The funny thing is that here in England, our society shamelessly idolises most of those young men who scored six goals against Andorra last night in the football World Cup qualifying campaign… Yet the group of young men and women who are attending the mathematics Olympics representing us, are seen as fair game and who and how they are is not treated very seriously at all. A TV documentary about them earlier this year seemed to spend all its energy on how unusual these people were and how ‘dysfunctional’ their daily lives were in contrast to mainstream society… Which annoyed me a tad.
Where does this bias come from? Is it a result of dealing with the unknown? The unknown does tend to induce fear in many, doesn’t it?
While our footballers excel at the obvious, the genius has incomprehensible and thus potentially threatening talents.
It seems to me that in general have a difficult time dealing with those that are perceived as super-intelligent, academic geniuses or egg-heads of some kind…
Some might see it as an unfortunate consequence, that the UK has dropped in its world ranking recently when compared to industrialised nations on tests of Scholastic Aptitude.
And then what about the issue of underemployment? I’m talking about those people with humongous IQs who find themselves in dead-end laborious jobs or minimum wage paying roles.

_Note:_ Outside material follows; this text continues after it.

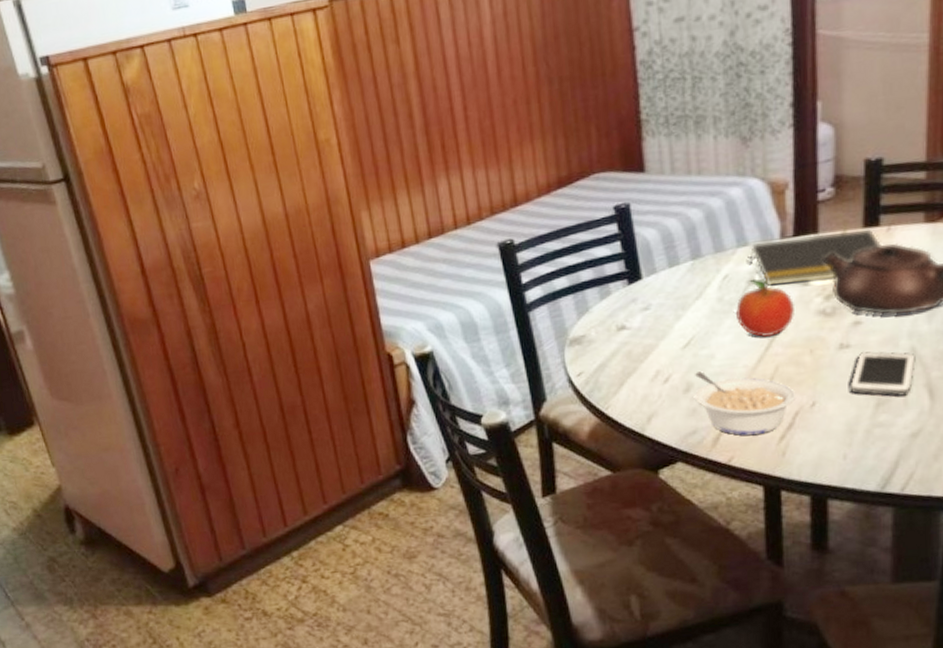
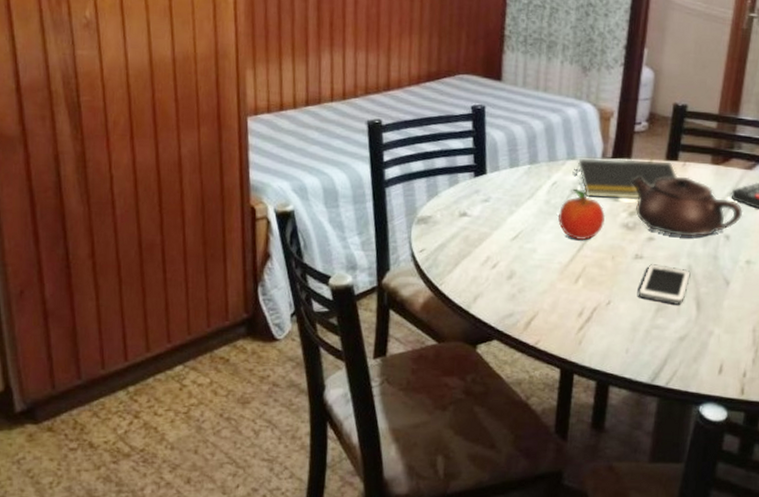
legume: present [695,371,796,435] -> none [516,262,597,323]

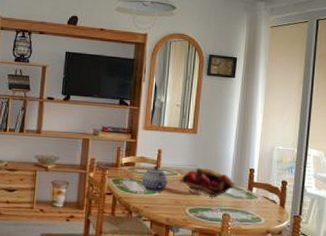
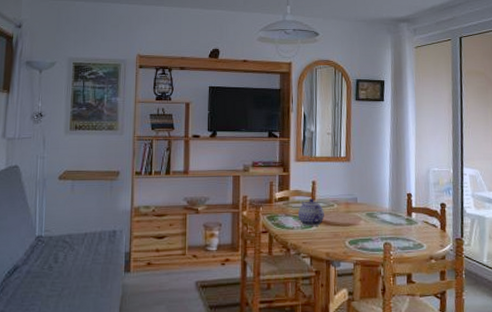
fruit basket: present [179,167,236,197] -> none [336,196,394,226]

Maybe a regular boss outside of academic natured employment paths may not want to hire someone he believes might make him look less than competent on the job.
And woe betide any employee capable of spotting that the company is, in fact, being run in a less than effective way who in turn has ideas on how to do things more effectively! They may be perceived by the potential boss as more of a pain than a benefit. Change, even for the better, is often seen as a stressing prospect.
Don’t get me wrong here, those high IQ folks are certainly not without any blame if they end up facing less than productive life paths and career choices.
We have been discussing savants in my members area in the past year or so and some do a very good job of contributing to being seen as idiots.
Perhaps this is because growing up with a ’superior brain’ can be seen as more of a handicap than an advantage. Kids sometimes prefer to fit in rather than be seen as ‘gifted’ or special. Those terms are sometimes equated with being unusual or even weird.
It tends to be true also that their interests vary from the interests of the more typical of their same-aged peers, and they aren’t always accepted with open arms. All this can lead to adults who exhibit poorly developed social skills with a tendency towards condescending superiority specifically and a history of maladaptive behaviour generally… What a palaver, eh?
I suppose genius can be a double-edged sword.
Though if you lack common sense, in my book, I’d find it tough to consider you a genius… Now I know people will email me and say, “Depends on what your definition of genius is,” and, “Who decides what genius is?” etc… But I think you’ll know where I am coming from… 🙂
Picking up on your point about “And woe betide any employee capable of spotting that the company is, in fact, being run in a less than effective way…” That reminds me of a time years ago when I said to my boss, “I think we could get a lot more business by taking this new approach.” He came back quick as a flash, “You’re not paid to think, get out there and sell something.”
And thank goodness you work for yourself now Andrew!